With an exploding number of – potentially infinite – nodes that need to be connected, the coverage and capacity of connecting devices will have to be increased rapidly. And the 802.11ac standard is capable of addressing this demand.
Therefore, expecting Wi-Fi to be the major enabler of IoT would not be wrong and the coming years will show momentum towards this. If we look at this in the India context, there is absolutely no doubt about it, as making India Digital is one of the biggest visions of our current government. Even at the state level lot of governments have included a project to make the entire city Wi-Fi enabled in their pre-election manifestos.
Need for speed
It took six years for the industry to move from the earlier 802.11n standard to today’s 802.11ac networks. It may seem like eternity in technology, but it was well worth the wait. The biggest benefit of the 802.11ac standard is its unprecedented speed on the 5 GHz band – “more than 10 times the speed that was previously standardized”, which improves wireless local area network (WLAN) user experience by many folds. On both 2.4 and 5 GHz bands, 802.11ac is also able to support up to 100 users each.
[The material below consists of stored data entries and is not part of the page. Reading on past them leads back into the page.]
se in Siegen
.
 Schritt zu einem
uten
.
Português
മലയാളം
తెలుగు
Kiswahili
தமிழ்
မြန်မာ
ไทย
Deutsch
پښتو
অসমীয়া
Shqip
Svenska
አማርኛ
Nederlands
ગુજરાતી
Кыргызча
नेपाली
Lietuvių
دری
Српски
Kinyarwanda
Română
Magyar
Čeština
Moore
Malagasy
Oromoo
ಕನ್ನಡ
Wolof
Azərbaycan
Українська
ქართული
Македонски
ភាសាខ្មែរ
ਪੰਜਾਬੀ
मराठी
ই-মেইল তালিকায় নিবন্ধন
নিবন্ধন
At the same time, networks need to be 1) scalable to cope with increased demand; 2) versatile to connect different devices and operating systems; and 3) highly secure to protect corporate data. Your wireless system needs to cope with growing demand for speed and capacity. And it must deliver the same performance – in terms of reliability and security – as a wired network.
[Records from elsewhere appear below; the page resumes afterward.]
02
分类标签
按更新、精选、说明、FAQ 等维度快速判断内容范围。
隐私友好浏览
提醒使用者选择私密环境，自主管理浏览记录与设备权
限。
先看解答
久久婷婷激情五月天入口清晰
The 802.11ac standard enables more efficient spectrum use, high capacity, and reduced latency. This standard is particularly good for devices with limited antennas, such as smartphones or tablets. It is predicted that, by 2018, 802.11ac access points will replace all legacy 802.11n systems.
Need for security and privacy
According to Juniper Research, the IoT is estimated to reach approximately 38 billion “connected (autonomous) things” by 2020. But the sheer number of connections between/among devices means it is almost impossible for system administrators to keep an eye on every communication – increasing the vulnerability of malicious attacks.
In many industries that have started utilizing IoT, information is being transmitted without deliberate intervention. For example, in manufacturing, forklift operator data can be transferred to the server without requiring the driver to download the data after each shipment. This would demand that the endpoints and the network are both adequately protected and secured.
To protect the data, property and privacy of organizations, employees and guests, Wireless Intrusion Protection Systems (WIPS), such as Zebra’s AirDefence, play a critical role in detecting and defending networks from intrusion, and quickly remove any rouge devices on the network. IT managers should pay attention to how fast and the number of threats (or events) their chosen solution is able to handle in case of security breaches.
The future for wireless networks and IoT
A recent survey conducted by Zebra Technologies in conjunction with Forrester – aggregating results from retail, hospitality, and transportation and logistics (T&L) sectors in the United States and Europe – showed that more than 60 per cent of them are in the process of expanding or planning to implement technology to tap into IoT; among them, more than 50 per cent have recently refreshed their wireless infrastructure
to prepare for new devices and services. And Asia-
Pacific companies including India will undoubtedly follow this path.
Looking at the upward demand for IoT, as well as the features and abilities of Wi-Fi, it is clear that Wireless is the glue that brings everything together. The industry will continue to see breakneck developments of IoT applications in multiple industries, and the role of Wi-Fi will continue to be instrumental to every connected world and be increasingly important in years to come.